Some time ago I read a great article at Rethink Monthly titled: Passages I’ll Never Preach. What I expected was some list of difficult passages. What I found was an article that has been in and out of my thoughts for weeks. The article is more about questions than answers, which is why it is fantastic and frustrating at the same time. It’s kind of messy, in my opinion. But then again, so is life. These are the sections that I can’t get out of my mind. (The portions in bold are direct quotes from the article.)
- In the first chapter of Hosea God instructs prophet Hosea to find and marry a prostitute, then have children with her. One of the children is a little girl that God tells them to name Lo-Ruhamah, which means “not loved.” In verse 6 God gives his reason, but this is a child. A little girl. Why would God want anyone to live life with the name “not loved”? Surely God could have come up with another way to communicate his point.
- Have you ever examined your life or gone through something…or even helped a freind or relative through something and you just can’t find rational explanation for its occurrence? What do we do when we can’t seem to find an explanation or resolution? We live with the ambiguity. Maybe we seek answers through books about the Christian faith. The problem is we only get the result. The final product. How did the authors get to that point? I want to hear about their sleepless nights, agonizing in despair. What I want to read is a book written by someone who is bold enough to list all of his unanswered questions but is still willing to die for his faith.

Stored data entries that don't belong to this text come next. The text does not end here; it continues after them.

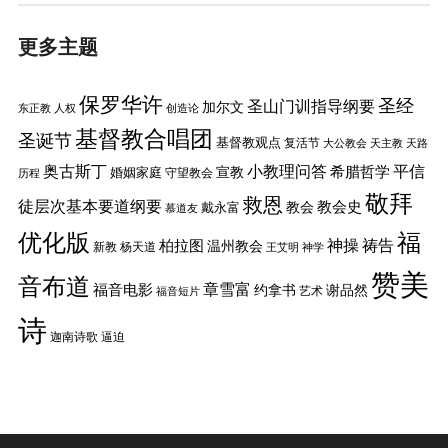
更多主题
保罗华许
圣经
圣山门训指导纲要
加尔文
东正教
人权
创造论
基督教合唱团
圣诞节
基督教观点
复活节
大公教会
天主教
天路
奥古斯丁
小教理问答
平信
希腊哲学
婚姻家庭
宣教
守望教会
历程
敬拜
救恩
徒层次基本要道纲要
教会史
戴永富
教会
慕道友
优化版
福
神操
祷告
柏拉图
温州教会
新教
杨天道
王艾明
神学
赞美
音布道
章雪富
福音电影
约拿书
谢品然
艺术
福音短片
诗
迦南诗歌
逼迫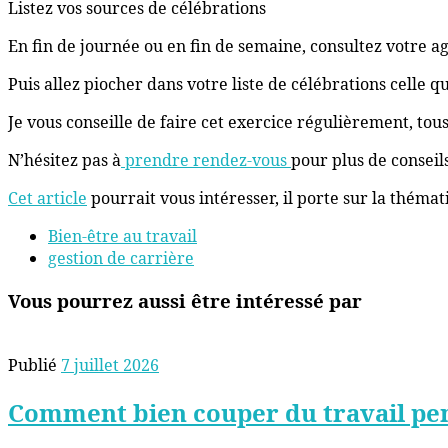
Listez vos sources de célébrations
En fin de journée ou en fin de semaine, consultez votre agend
Puis allez piocher dans votre liste de célébrations celle qu
Je vous conseille de faire cet exercice régulièrement, tous 
N’hésitez pas à
prendre rendez-vous
pour plus de conseils
Cet article
pourrait vous intéresser, il porte sur la thémat
Bien-être au travail
gestion de carrière
Vous pourrez aussi être intéressé par
Publié
7 juillet 2026
Comment bien couper du travail pen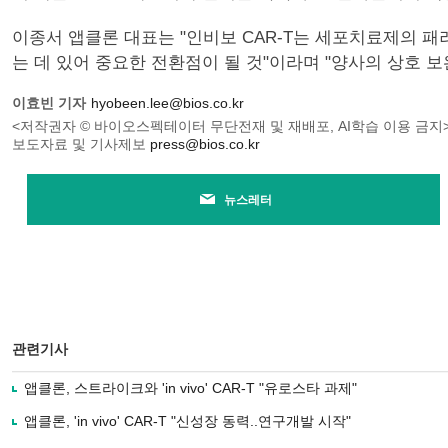
이종서 앱클론 대표는 "인비보 CAR-T는 세포치료제의 패
는 데 있어 중요한 전환점이 될 것"이라며 "양사의 상호 
이효빈 기자
hyobeen.lee@bios.co.kr
<저작권자 © 바이오스펙테이터 무단전재 및 재배포, AI학습 이용 금지
보도자료 및 기사제보
press@bios.co.kr
뉴스레터
관련기사
앱클론, 스트라이크와 'in vivo' CAR-T "유로스타 과제"
앱클론, 'in vivo' CAR-T "신성장 동력..연구개발 시작"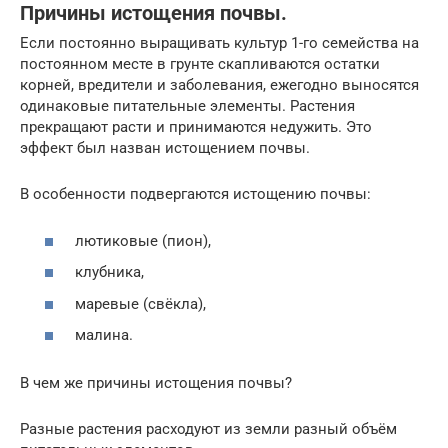
Причины истощения почвы.
Если постоянно выращивать культур 1-го семейства на
постоянном месте в грунте скапливаются остатки
корней, вредители и заболевания, ежегодно выносятся
одинаковые питательные элементы. Растения
прекращают расти и принимаются недужить. Это
эффект был назван истощением почвы.
В особенности подвергаются истощению почвы:
лютиковые (пион),
клубника,
маревые (свёкла),
малина.
В чем же причины истощения почвы?
Разные растения расходуют из земли разный объём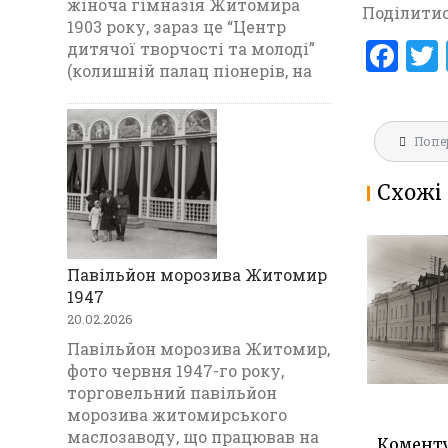
жіноча гімназія Житомира
Поділитис
1903 року, зараз це “Центр
F
дитячої творчості та молоді”
(колишній палац піонерів, на
a
ce
Навігац
b
Попе
записів
o
Схожі 
o
k
Павільйон морозива Житомир
МАРІЇНС
1947
ГІМНАЗ
20.02.2026
1903
Павільйон морозива Житомир,
фото червня 1947-го року,
торговельний павільйон
морозива житомирського
маслозаводу, що працював на
Комент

- Our faith is about a relationship with Jesus, not an adherence to a set of intellectual ideas we can memorize and master… Jesus and his disciples were in relationship with each other, and that relationship took precedence over the disciples’ need to have all their questions answered. This leaves me wondering what I am giving precedence in my relationship with Christ. Am I seeking answers or am I seeking a deeper relationship with Christ?
As I continue to digest this I am constantly reminded of the lesson a friend taught me: God loves us and accepts us “warts and all.” I am haunted recently by an answer Bono gave in an interview circa 1980something – the interviewer was bombarding him with questions about what each song meant and he finally said, “my songs are about questions, not answers.” I learned in college that professing Christians and the “unsaved” both went out and partied like rock stars; the heathens were at least honest about the hangover. I was raised with black and white; do and don’t; good and bad. The older I get the more I realize we live in shades of gray. I never thought I would do some of the things I have done in my life. The good and the bad. I never thought I would inflict the wounds I have inflicted. I never believed that my character could be as desperately flawed as it was.
When he talks about the sleepless nights in this article… I know those. I scratch my head wondering why I couldn’t have learned things in a different way. Couldn’t God teach me the same lesson with less damage? Then I keep meeting more and more people that have been just as broken. Then the flawed characters in the Bible make more sense and the concept of grace basically drips from its pages.
I don’t know. Read and consider the article as a whole. Think about your life and the lives of those you care for. Does everything make perfect sense to you? This is life. This is reality. It might get loud and messy and sloppy. Sometimes we color outside the lines. But it still makes me wonder sometimes.
Which comes first: My relationship with Jesus or my need for answers?